Overnight we have received news that EU finance ministers have managed to reach a deal for a Eurozone banking union after many months of negotiation.Structurally the ECB will have the power to supervise only the largest banks although this brings Europe a big step closer to the goal of integration.
Today EU finance ministers will meet and discuss aid for Greece and Cyprus, yesterday Greece completed its bond buyback programme and overall the euro has been boosted by recent activity back over 1.30 against the US Dollar.
Also today we have Italy and Spain going to the bond markets and it will be important to assess the uptake of the auctions which if positive could boost the euro further.
Elsewhere the US Federal Reserve had their monthly interest rate meeting yesterday.

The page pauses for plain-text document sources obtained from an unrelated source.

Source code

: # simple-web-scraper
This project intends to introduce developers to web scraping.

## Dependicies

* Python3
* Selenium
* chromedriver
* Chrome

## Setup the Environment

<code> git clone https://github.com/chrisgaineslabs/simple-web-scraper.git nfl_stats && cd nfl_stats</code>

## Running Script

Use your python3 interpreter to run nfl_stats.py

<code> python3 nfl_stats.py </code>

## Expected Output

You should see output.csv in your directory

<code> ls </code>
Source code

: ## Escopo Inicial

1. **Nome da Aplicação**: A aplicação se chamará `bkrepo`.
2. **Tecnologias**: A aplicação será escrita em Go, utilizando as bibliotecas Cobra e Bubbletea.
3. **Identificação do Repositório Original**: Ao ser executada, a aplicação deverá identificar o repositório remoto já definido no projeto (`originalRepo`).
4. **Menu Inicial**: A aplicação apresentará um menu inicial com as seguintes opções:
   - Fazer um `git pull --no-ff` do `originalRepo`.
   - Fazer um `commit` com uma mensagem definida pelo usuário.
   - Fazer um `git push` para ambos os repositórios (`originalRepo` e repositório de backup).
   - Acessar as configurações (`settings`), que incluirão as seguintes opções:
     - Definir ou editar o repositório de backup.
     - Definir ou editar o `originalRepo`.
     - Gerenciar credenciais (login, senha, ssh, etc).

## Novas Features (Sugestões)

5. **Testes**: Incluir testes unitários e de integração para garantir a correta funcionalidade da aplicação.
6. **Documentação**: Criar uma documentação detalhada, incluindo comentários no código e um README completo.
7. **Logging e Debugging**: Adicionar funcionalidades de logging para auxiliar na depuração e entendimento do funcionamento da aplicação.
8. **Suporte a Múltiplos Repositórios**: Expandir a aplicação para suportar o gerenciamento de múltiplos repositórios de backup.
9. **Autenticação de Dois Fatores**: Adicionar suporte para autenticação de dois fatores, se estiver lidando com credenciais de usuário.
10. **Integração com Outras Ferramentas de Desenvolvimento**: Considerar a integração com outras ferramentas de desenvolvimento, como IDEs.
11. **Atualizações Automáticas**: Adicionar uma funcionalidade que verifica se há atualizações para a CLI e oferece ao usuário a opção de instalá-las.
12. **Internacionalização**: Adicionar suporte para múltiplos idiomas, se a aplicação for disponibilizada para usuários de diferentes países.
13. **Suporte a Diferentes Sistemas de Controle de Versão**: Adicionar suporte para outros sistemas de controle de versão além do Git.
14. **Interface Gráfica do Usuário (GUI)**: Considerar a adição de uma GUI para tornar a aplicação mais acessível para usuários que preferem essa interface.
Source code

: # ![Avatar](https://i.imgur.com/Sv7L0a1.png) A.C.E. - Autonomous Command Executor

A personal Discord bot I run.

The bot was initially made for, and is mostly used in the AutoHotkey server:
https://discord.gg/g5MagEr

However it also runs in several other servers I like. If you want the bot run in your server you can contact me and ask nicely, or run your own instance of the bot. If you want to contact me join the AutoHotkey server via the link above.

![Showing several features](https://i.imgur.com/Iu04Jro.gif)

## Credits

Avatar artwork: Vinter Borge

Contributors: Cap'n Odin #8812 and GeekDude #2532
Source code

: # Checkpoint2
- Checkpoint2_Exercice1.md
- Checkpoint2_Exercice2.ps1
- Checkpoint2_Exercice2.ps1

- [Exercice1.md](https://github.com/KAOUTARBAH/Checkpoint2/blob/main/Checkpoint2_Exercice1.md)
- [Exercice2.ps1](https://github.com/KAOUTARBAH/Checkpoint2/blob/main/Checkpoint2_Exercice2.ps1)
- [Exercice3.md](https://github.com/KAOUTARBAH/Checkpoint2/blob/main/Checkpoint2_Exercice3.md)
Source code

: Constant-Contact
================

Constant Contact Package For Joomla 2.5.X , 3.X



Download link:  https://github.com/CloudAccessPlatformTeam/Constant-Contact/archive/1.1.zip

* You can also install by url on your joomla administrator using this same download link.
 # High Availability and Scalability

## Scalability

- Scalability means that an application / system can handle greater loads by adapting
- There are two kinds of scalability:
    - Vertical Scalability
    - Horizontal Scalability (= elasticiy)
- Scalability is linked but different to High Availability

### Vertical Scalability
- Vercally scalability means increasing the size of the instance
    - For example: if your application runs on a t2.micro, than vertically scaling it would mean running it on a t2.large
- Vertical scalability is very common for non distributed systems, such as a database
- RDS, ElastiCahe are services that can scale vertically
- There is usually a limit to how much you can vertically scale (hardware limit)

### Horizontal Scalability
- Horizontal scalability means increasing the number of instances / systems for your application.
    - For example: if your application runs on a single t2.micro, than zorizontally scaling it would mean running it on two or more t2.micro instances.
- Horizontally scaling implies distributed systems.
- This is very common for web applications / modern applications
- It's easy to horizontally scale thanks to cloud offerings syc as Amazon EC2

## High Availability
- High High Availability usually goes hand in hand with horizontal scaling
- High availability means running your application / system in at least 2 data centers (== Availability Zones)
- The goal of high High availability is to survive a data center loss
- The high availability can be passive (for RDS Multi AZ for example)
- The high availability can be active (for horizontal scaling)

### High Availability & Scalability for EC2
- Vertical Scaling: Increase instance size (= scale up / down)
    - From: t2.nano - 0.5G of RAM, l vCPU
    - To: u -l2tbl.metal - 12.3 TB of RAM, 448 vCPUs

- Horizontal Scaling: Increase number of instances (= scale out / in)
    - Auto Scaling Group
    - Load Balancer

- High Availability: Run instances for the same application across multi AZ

As expected they replaced the expiring operation twist programme by outright treasury purchases of $45 billion per month confirming a significant expansion of the Feds balance sheet for 2013.
What was surprising however was the announcement of numerical threshold values for unemployment and inflation in relation to rate hikes.
Basically as long as unemployment remains above 6.5% and one to two year inflation expectations are not above 2.5% with long term expectations anchored, then we can safely say there will be no rate hikes.
This is a form of further easing from the Fed by setting clear guidelines and the markets responded positively before being reined in by fears of the looming fiscal cliff.
The focus for today will continue on Europe and any further feedback from EU finance ministers.
In addition progress on the fiscal cliff negotiations will be eyed especially as it is the elephant in the room for the markets at the moment.